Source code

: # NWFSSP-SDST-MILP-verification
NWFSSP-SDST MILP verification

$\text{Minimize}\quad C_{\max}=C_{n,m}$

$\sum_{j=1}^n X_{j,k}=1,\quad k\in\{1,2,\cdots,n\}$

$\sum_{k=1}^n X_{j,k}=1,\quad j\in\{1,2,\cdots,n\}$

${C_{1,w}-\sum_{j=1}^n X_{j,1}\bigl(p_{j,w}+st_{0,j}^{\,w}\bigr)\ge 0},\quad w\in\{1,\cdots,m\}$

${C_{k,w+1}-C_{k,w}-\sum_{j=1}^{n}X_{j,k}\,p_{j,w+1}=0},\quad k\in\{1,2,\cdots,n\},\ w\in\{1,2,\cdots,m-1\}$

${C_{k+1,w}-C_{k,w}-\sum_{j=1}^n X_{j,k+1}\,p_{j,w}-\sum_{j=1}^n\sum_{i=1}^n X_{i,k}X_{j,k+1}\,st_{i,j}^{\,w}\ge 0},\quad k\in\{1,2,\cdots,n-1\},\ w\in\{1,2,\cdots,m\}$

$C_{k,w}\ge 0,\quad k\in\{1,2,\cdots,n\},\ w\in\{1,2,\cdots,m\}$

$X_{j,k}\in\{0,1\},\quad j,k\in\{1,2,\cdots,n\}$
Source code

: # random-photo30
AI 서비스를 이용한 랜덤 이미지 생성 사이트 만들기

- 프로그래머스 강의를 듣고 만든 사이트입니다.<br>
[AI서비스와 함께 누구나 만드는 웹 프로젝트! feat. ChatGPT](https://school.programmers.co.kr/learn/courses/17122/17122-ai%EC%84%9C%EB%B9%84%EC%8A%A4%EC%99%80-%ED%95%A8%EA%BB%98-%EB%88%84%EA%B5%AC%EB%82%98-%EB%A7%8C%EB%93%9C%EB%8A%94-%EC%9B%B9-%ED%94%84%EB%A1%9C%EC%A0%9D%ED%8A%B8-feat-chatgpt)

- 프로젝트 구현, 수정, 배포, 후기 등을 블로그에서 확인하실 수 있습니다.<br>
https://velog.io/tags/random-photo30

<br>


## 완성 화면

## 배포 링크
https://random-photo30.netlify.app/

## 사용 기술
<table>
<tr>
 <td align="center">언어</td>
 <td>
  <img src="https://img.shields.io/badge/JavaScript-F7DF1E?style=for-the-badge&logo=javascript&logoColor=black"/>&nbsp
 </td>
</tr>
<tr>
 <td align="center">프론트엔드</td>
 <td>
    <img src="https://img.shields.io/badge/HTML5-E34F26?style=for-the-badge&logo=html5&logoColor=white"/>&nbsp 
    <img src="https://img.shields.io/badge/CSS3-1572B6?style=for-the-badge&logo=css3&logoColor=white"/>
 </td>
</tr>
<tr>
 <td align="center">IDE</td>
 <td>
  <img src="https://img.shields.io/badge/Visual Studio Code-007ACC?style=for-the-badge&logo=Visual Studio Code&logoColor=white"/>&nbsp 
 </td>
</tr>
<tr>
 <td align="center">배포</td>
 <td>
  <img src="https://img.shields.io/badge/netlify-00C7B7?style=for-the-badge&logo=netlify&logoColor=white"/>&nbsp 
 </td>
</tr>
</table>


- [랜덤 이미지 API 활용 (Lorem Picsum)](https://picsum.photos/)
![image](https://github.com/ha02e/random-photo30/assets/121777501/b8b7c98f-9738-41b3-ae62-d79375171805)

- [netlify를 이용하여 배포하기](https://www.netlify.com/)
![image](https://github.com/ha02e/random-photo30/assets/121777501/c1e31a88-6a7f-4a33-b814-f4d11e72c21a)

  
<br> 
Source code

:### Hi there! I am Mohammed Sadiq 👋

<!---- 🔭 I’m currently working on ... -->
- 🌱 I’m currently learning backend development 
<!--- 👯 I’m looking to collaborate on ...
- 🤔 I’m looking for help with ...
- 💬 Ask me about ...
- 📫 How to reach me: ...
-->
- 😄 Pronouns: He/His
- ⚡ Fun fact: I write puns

+++++

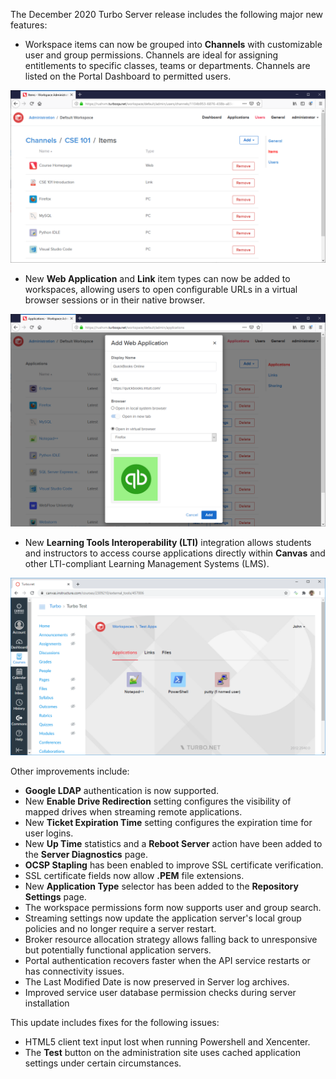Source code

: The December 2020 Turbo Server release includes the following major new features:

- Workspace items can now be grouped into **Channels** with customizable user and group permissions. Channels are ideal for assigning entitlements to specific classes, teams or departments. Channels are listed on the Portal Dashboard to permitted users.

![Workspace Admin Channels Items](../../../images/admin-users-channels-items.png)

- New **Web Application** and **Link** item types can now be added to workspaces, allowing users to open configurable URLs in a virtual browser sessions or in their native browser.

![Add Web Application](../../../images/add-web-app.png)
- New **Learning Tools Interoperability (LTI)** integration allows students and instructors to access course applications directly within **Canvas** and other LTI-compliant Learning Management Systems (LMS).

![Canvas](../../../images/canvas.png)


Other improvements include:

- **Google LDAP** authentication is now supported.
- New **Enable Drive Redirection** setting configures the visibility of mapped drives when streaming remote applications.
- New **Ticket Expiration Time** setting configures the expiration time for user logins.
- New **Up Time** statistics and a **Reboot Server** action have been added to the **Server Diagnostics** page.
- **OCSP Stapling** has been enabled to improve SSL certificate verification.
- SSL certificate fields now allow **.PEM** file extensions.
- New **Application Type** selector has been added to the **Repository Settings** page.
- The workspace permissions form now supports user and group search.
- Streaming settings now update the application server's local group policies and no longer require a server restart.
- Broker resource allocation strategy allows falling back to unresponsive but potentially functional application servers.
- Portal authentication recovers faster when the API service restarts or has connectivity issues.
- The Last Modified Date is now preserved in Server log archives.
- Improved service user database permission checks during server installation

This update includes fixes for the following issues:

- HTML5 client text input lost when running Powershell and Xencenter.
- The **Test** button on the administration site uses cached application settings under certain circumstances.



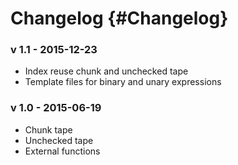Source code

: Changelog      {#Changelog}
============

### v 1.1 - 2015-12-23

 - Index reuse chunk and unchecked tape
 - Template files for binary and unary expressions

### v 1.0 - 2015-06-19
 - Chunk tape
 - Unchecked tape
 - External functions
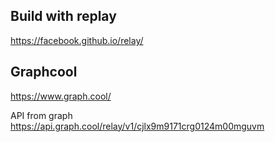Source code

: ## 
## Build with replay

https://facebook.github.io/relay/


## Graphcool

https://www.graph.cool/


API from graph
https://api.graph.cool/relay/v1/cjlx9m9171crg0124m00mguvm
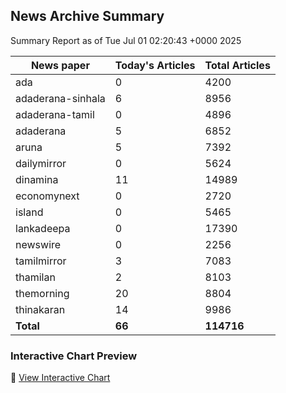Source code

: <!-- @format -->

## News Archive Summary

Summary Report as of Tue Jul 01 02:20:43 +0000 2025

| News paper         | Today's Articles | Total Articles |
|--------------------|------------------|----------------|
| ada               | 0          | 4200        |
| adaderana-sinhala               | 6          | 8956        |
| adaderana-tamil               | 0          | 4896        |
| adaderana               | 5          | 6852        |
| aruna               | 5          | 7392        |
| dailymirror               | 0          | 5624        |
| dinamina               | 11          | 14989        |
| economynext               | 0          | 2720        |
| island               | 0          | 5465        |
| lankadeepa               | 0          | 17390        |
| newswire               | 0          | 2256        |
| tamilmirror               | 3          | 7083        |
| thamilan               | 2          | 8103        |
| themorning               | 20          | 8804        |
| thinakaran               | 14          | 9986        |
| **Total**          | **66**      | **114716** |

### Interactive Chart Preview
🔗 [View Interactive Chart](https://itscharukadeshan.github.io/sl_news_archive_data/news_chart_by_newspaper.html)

+++++

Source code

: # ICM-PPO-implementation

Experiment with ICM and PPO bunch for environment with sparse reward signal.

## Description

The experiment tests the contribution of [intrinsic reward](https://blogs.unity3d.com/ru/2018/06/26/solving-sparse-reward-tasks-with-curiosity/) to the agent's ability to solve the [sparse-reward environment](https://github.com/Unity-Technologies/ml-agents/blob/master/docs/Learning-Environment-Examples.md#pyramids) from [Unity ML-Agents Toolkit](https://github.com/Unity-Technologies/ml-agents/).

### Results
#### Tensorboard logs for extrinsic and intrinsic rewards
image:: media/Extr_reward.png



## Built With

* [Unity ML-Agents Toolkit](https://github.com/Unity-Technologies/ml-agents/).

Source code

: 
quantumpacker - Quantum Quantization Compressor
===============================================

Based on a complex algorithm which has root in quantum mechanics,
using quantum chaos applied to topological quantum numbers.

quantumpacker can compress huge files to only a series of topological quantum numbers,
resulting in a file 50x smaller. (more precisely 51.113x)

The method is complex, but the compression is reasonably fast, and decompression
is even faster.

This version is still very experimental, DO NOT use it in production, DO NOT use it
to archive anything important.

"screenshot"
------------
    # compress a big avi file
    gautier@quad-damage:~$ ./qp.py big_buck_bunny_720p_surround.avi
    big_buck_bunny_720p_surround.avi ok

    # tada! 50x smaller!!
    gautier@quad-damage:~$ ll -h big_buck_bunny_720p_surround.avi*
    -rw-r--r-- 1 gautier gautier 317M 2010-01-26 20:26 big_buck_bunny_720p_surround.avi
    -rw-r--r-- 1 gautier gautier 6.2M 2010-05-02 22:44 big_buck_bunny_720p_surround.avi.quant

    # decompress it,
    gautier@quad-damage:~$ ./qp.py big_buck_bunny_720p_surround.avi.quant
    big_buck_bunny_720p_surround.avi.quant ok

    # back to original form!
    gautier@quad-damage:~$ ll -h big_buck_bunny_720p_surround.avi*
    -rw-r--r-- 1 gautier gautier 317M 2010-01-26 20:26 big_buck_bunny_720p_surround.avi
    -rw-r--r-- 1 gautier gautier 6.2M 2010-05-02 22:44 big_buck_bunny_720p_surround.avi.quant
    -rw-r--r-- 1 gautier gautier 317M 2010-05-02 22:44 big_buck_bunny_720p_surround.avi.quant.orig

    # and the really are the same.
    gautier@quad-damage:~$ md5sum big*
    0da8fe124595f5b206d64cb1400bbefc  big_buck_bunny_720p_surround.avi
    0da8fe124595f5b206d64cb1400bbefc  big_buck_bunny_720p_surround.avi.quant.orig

+++++

Diga quantas linhas dos registros contêm a palavra "applications", diferenciando maiúsculas de minúsculas. Responda apenas com o número.

-- RESOLUÇÃO --
2